If you are a startup eyeing the business-to-business software sector, it might be a good time to jump in.
We spoke with a handful of investors to get some insight into this space: Tomy Han, a principal at Volition Capital; David Blumberg, founder and managing partner of Blumberg Capital; and Richard Wong, general partner at Accel.
From their point of view, the hottest sectors within the B2B software industry look like:
- Security: For everyone on a cellphone or laptop;
- Supply chain visibility: How people buy has shifted to online;
- Health care: Especially telemedicine, with attention on COVID-19, but also helping the population get ongoing care and bridging that gap; and
- Collaboration and virtual workforce: Connecting everyone who is working remotely
“The virtual environment has created an interesting scenario,” Han of Volition Capital told Crunchbase News. “Mid-market enterprises and big companies are trying to be more productive, and that move has roared into a virtual workforce.”

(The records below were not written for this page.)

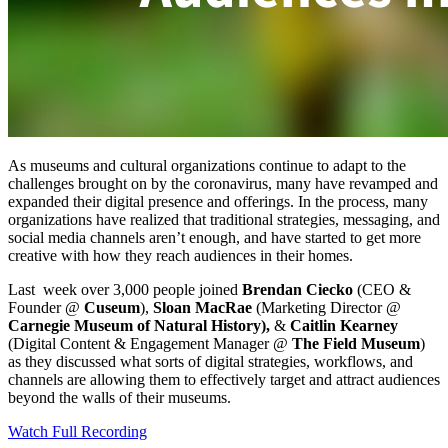
As museums and cultural organizations continue to adapt to the 
challenges brought on by the coronavirus, many have revamped and 
expanded their digital presence and offerings. In the process, many 
organizations have realized that traditional strategies, messaging, and 
social media channels aren’t enough, and have started to get more 
creative with how they reach audiences in their homes.
Last  week over 3,000 people joined 
Brendan Ciecko
 (CEO & 
Founder @ 
Cuseum
), 
Sloan MacRae
 (Marketing Director @ 
Carnegie Museum of Natural History),
 & 
Caitlin Kearney
(Digital Content & Engagement Manager @ 
The Field Museum
) 
as they discussed what sorts of digital strategies, workflows, and 
channels are allowing them to effectively target and attract audiences 
beyond the walls of their museums.
Watch Full Recording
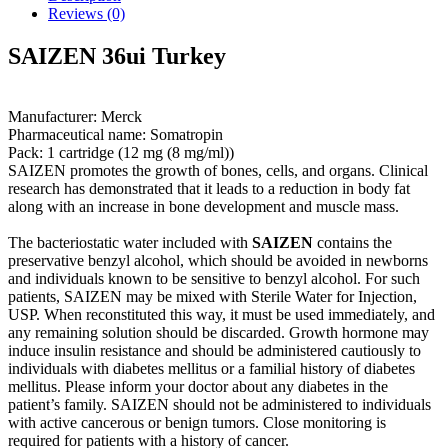
Reviews (0)
SAIZEN 36ui Turkey
Manufacturer: Merck
Pharmaceutical name: Somatropin
Pack: 1 cartridge (12 mg (8 mg/ml))
SAIZEN promotes the growth of bones, cells, and organs. Clinical
research has demonstrated that it leads to a reduction in body fat
along with an increase in bone development and muscle mass.
The bacteriostatic water included with
SAIZEN
contains the
preservative benzyl alcohol, which should be avoided in newborns
and individuals known to be sensitive to benzyl alcohol. For such
patients, SAIZEN may be mixed with Sterile Water for Injection,
USP. When reconstituted this way, it must be used immediately, and
any remaining solution should be discarded. Growth hormone may
induce insulin resistance and should be administered cautiously to
individuals with diabetes mellitus or a familial history of diabetes
mellitus. Please inform your doctor about any diabetes in the
patient’s family. SAIZEN should not be administered to individuals
with active cancerous or benign tumors. Close monitoring is
required for patients with a history of cancer.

It used to be that Silicon Valley was the only place for an entrepreneur to start a business easily, but now it can be done anywhere in the world—hire virtually, collaborate and sell virtually, he said. In the meantime, startup costs are also decreasing as is the ability to develop cloud-based products
There are two types of potential business ideas that play into the current environment according to Han. Namely, how to help existing customers operate better and how to deliver services to customers. One way to decipher if a product or service is relevant is to seek out beta testers. It’s also a great way to get new customers.
“I’m not sure people want strangers coming into their house, so you have to look at how we digitize it,” Han said. “Now is the time to do that.”
One trend within the B2B software space is integrating functionalities, thus appealing to enterprises that only have to buy one subscription versus five, he said. That is an area that will take a while to see the effects, but Han thinks it will be a benefit to train on only one platform.
Another trend is creating the “next-level” versions of tools, taking into account the workflow issues of the customers a startup is trying to fix. For example, in the supply chain vertical, many companies are still using spreadsheets to keep track of their workflow approvals and billing.
“This solves workflow problems that could be a win,” Han said. “Necessity is the mother of all invention, so five or 10 years down the road we will see a lot of opportunities for entrepreneurs to tackle what came sooner, so it is a good time to start a company.”